[Opening SUPPLIED RECORDS section]

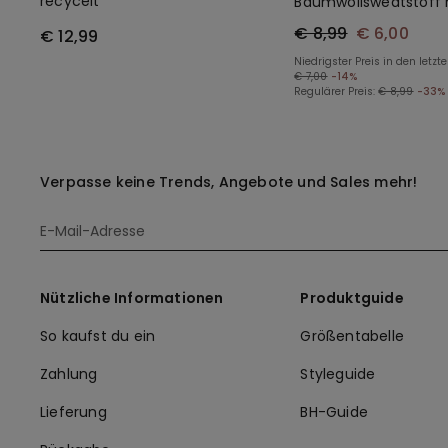
recycelt
Baumwollsweatstoff 
Taschen für Jungen
€ 8,99
€ 6,00
€ 12,99
Niedrigster Preis in den letzt
€ 7,00
-14%
Regulärer Preis:
€ 8,99
-33%
Verpasse keine Trends, Angebote und Sales mehr!
Nützliche Informationen
Produktguide
So kaufst du ein
Größentabelle
Zahlung
Styleguide
Lieferung
BH-Guide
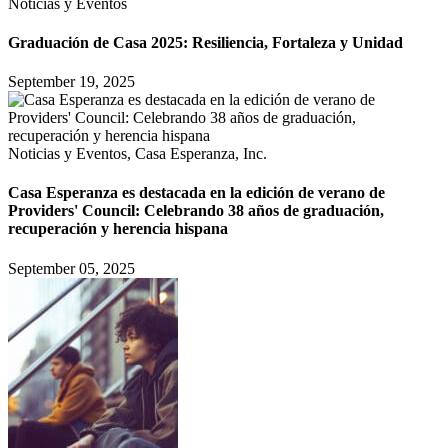
Noticias y Eventos
Graduación de Casa 2025: Resiliencia, Fortaleza y Unidad
September 19, 2025
Noticias y Eventos, Casa Esperanza, Inc.
Casa Esperanza es destacada en la edición de verano de
Providers' Council: Celebrando 38 años de graduación,
recuperación y herencia hispana
September 05, 2025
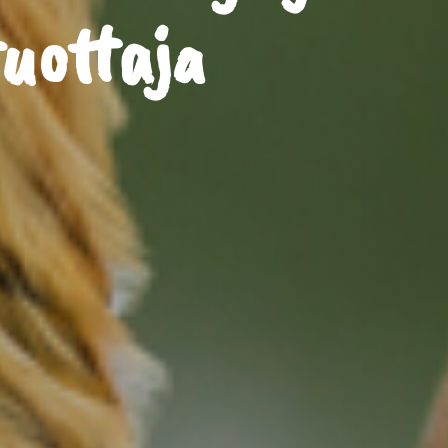
uottaja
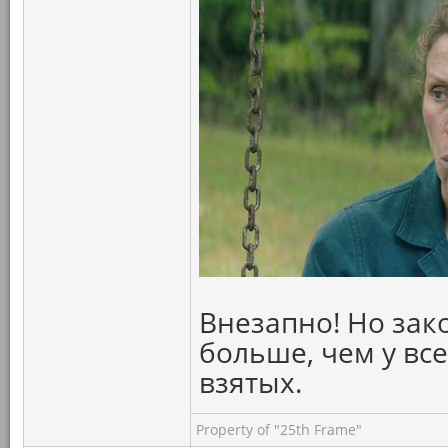
Внезапно! Но зак
больше, чем у вс
взятых.
Property of "25th Frame"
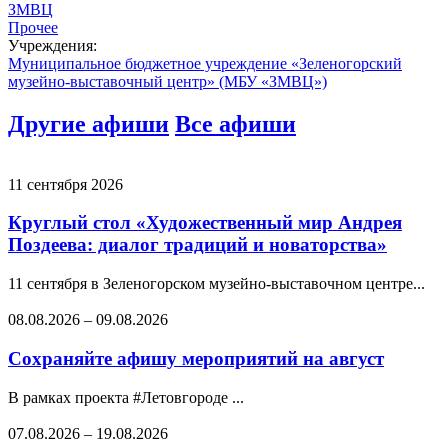
ЗМВЦ
Прочее
Учреждения:
Муниципальное бюджетное учреждение «Зеленогорский
музейно-выставочный центр» (МБУ «ЗМВЦ»)
Другие афиши
Все афиши
11 сентября 2026
Круглый стол «Художественный мир Андрея
Поздеева: диалог традиций и новаторства»
11 сентября в Зеленогорском музейно-выставочном центре...
08.08.2026
–
09.08.2026
Сохраняйте афишу мероприятий на август
В рамках проекта #Летовгороде ...
07.08.2026
–
19.08.2026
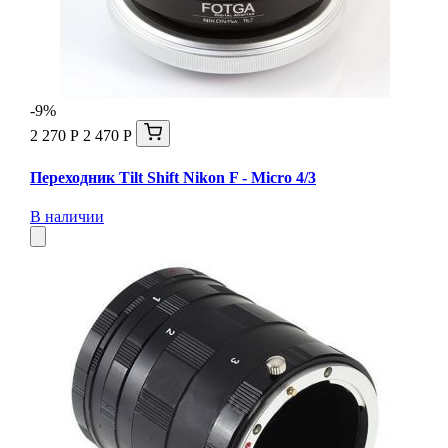
-9%
2 270 Р
2 470 Р
Переходник Tilt Shift Nikon F - Micro 4/3
В наличии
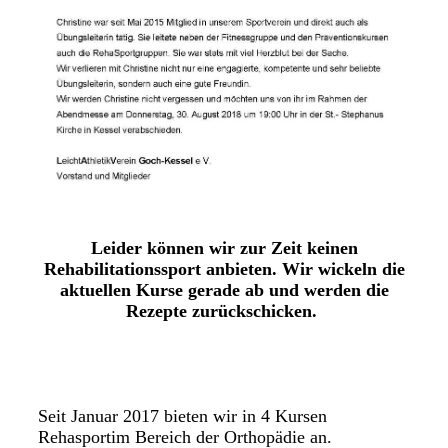
Leider können wir zur Zeit keinen
Rehabilitationssport anbieten. Wir wickeln die
aktuellen Kurse gerade ab und werden die
Rezepte zurückschicken.
Seit Januar 2017 bieten wir in 4 Kursen
Rehasportim Bereich der Orthopädie an.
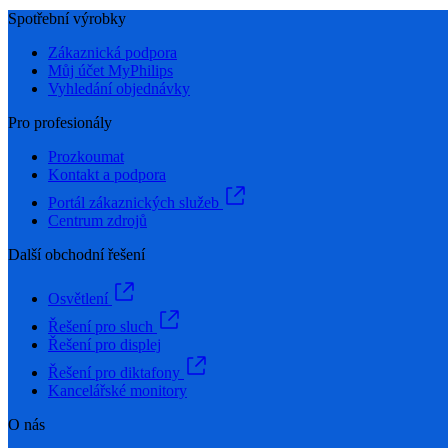
Spotřební výrobky
Zákaznická podpora
Můj účet MyPhilips
Vyhledání objednávky
Pro profesionály
Prozkoumat
Kontakt a podpora
Portál zákaznických služeb
Centrum zdrojů
Další obchodní řešení
Osvětlení
Řešení pro sluch
Řešení pro displej
Řešení pro diktafony
Kancelářské monitory
O nás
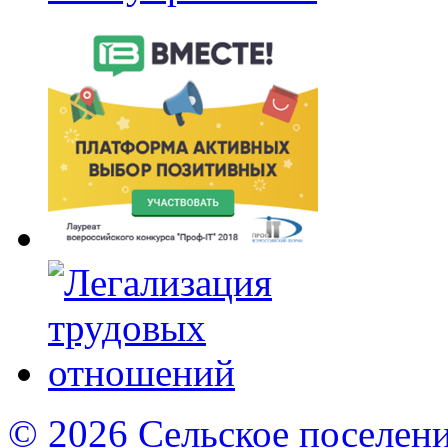
© 2026 Сельское поселен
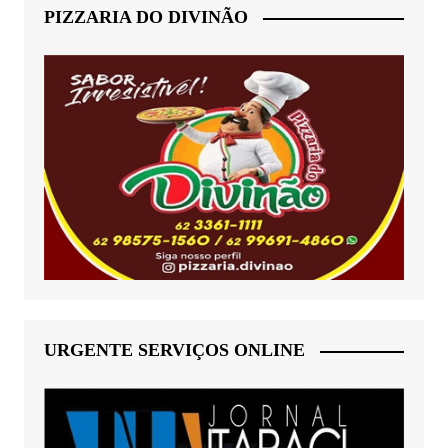
PIZZARIA DO DIVINÃO
URGENTE SERVIÇOS ONLINE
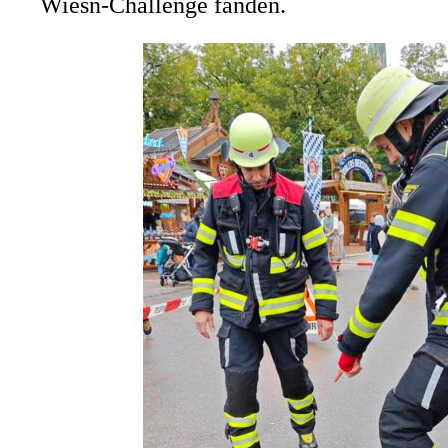
Wiesn-Challenge fanden.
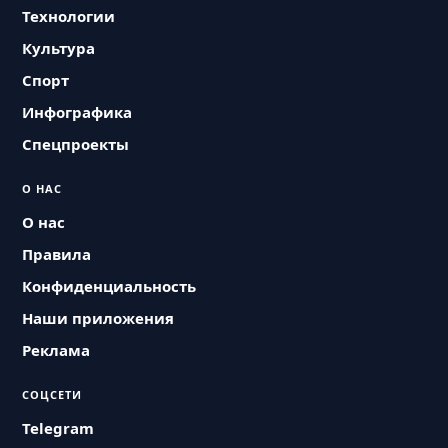
Технологии
Культура
Спорт
Инфографика
Спецпроекты
О НАС
О нас
Правила
Конфиденциальность
Наши приложения
Реклама
СОЦСЕТИ
Telegram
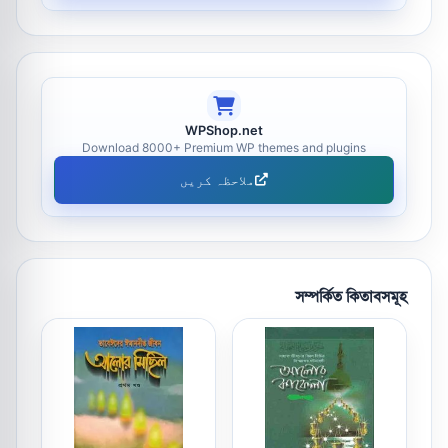
WPShop.net
Download 8000+ Premium WP themes and plugins
ملاحظہ کریں
সম্পর্কিত কিতাবসমূহ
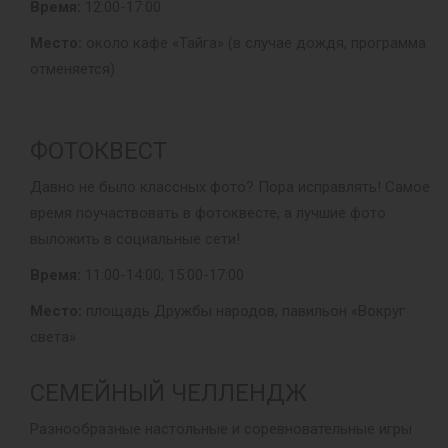
Время:
12:00-17:00
Место:
около кафе «Тайга» (в случае дождя, программа
отменяется)
ФОТОКВЕСТ
Давно не было классных фото? Пора исправлять! Самое
время поучаствовать в фотоквесте, а лучшие фото
выложить в социальные сети!
Время:
11:00-14:00; 15:00-17:00
Место:
площадь Дружбы народов, павильон «Вокруг
света»
СЕМЕЙНЫЙ ЧЕЛЛЕНДЖ
Разнообразные настольные и соревновательные игры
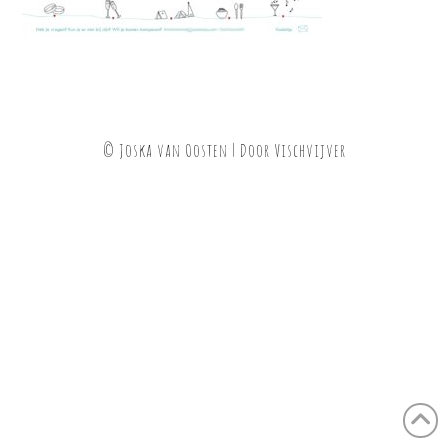
© Joska van Oosten | Door
Vischvijver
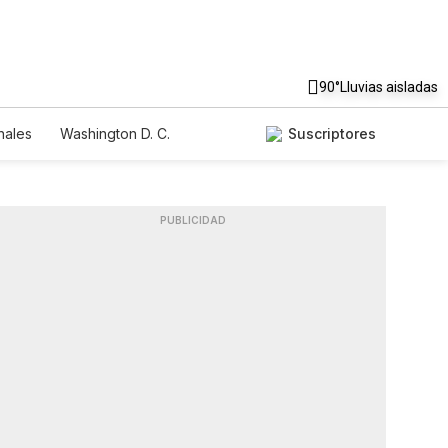
90°
Lluvias aisladas
nales
Washington D. C.
Suscriptores
PUBLICIDAD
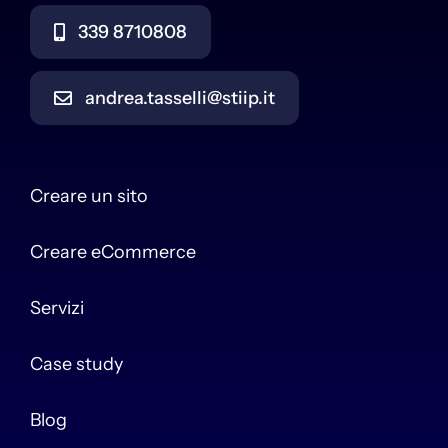
339 8710808
andrea.tasselli@stiip.it
Creare un sito
Creare eCommerce
Servizi
Case study
Blog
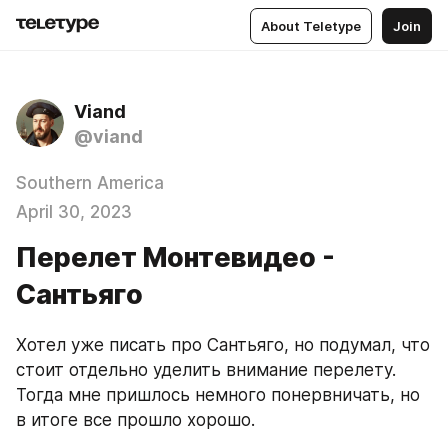
About Teletype
Join
Viand
@viand
Southern America
April 30, 2023
Перелет Монтевидео -
Сантьяго
Хотел уже писать про Сантьяго, но подумал, что 
стоит отдельно уделить внимание перелету. 
Тогда мне пришлось немного понервничать, но 
в итоге все прошло хорошо.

[Closing SUPPLIED RECORDS section]

→ PROBLEM DETAILS
Return, exactly as they stand, the lines above from the one with "Graduación de Casa" to the one with "Rezepte zurückschicken.", omitting any pictures among them.

→ EXERCISE OUTPUT
Graduación de Casa 2025: Resiliencia, Fortaleza y Unidad
September 19, 2025
Noticias y Eventos, Casa Esperanza, Inc.
Casa Esperanza es destacada en la edición de verano de
Providers' Council: Celebrando 38 años de graduación,
recuperación y herencia hispana
September 05, 2025
uottaja
Внезапно! Но зак
больше, чем у вс
взятых.
Property of "25th Frame"
ЗМВЦ
Прочее
Учреждения:
Муниципальное бюджетное учреждение «Зеленогорский
музейно-выставочный центр» (МБУ «ЗМВЦ»)
Другие афиши
Все афиши
11 сентября 2026
Круглый стол «Художественный мир Андрея
Поздеева: диалог традиций и новаторства»
11 сентября в Зеленогорском музейно-выставочном центре...
08.08.2026
–
09.08.2026
Сохраняйте афишу мероприятий на август
В рамках проекта #Летовгороде ...
07.08.2026
–
19.08.2026
-9%
2 270 Р
2 470 Р
Переходник Tilt Shift Nikon F - Micro 4/3
В наличии
Leider können wir zur Zeit keinen
Rehabilitationssport anbieten. Wir wickeln die
aktuellen Kurse gerade ab und werden die
Rezepte zurückschicken.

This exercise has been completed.